• [Your objective]
Filter on the word "boxes": copy each matching line from the listing below.

• [Provided data]
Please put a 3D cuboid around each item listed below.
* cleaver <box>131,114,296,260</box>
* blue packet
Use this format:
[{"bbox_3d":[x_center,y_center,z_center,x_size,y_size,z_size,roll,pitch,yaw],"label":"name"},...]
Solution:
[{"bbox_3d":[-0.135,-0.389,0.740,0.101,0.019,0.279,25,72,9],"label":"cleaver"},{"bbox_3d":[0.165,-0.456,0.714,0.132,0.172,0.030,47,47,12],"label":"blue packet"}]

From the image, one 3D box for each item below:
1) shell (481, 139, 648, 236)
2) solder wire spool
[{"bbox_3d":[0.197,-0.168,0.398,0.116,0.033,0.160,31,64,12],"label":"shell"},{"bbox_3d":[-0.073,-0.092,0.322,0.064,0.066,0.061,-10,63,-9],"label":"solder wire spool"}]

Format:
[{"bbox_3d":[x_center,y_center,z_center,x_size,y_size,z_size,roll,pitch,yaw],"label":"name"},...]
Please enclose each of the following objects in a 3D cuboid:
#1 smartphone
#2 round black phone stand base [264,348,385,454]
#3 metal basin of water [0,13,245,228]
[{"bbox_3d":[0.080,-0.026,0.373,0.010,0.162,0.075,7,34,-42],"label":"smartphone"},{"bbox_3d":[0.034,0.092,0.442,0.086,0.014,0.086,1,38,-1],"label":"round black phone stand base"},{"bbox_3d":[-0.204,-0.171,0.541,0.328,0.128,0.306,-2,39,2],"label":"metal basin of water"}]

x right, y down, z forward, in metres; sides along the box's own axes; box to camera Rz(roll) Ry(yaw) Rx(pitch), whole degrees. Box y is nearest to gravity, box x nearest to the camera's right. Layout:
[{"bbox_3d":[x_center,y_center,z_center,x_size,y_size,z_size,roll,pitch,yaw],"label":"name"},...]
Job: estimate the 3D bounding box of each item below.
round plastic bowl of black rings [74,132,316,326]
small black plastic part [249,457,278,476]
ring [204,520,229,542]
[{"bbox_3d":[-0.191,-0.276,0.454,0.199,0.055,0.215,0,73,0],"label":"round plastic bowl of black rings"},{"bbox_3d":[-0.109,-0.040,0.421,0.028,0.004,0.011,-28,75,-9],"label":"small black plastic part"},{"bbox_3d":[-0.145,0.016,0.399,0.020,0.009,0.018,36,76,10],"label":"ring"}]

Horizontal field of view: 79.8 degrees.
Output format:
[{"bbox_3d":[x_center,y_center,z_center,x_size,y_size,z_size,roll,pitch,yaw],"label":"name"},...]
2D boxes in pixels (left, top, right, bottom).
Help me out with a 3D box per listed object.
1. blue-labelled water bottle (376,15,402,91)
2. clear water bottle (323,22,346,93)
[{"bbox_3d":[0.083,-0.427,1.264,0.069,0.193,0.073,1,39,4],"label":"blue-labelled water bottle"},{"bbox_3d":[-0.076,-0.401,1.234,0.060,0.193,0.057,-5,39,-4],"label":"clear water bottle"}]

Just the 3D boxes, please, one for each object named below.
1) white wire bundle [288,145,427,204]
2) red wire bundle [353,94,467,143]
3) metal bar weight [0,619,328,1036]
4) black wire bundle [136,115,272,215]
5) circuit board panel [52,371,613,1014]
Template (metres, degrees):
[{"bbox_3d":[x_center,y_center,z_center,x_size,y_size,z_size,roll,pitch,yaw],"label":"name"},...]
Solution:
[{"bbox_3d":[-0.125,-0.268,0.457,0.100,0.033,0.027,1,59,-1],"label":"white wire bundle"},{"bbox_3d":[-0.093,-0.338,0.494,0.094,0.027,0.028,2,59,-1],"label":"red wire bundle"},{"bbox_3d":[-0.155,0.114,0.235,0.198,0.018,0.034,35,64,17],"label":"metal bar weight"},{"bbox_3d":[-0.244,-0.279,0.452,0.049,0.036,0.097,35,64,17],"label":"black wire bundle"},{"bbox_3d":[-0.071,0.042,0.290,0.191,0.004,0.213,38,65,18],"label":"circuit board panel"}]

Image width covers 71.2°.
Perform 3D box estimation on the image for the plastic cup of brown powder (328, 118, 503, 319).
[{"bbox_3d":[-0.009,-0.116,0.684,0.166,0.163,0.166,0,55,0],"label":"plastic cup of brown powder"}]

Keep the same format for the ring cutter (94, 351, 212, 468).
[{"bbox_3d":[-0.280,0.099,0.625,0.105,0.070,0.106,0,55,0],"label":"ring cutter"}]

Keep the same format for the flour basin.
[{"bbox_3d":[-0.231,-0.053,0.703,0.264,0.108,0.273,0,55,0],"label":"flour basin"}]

• [Answer area]
2D boxes in pixels (left, top, right, bottom).
Just the 3D boxes, please, one for each object named below.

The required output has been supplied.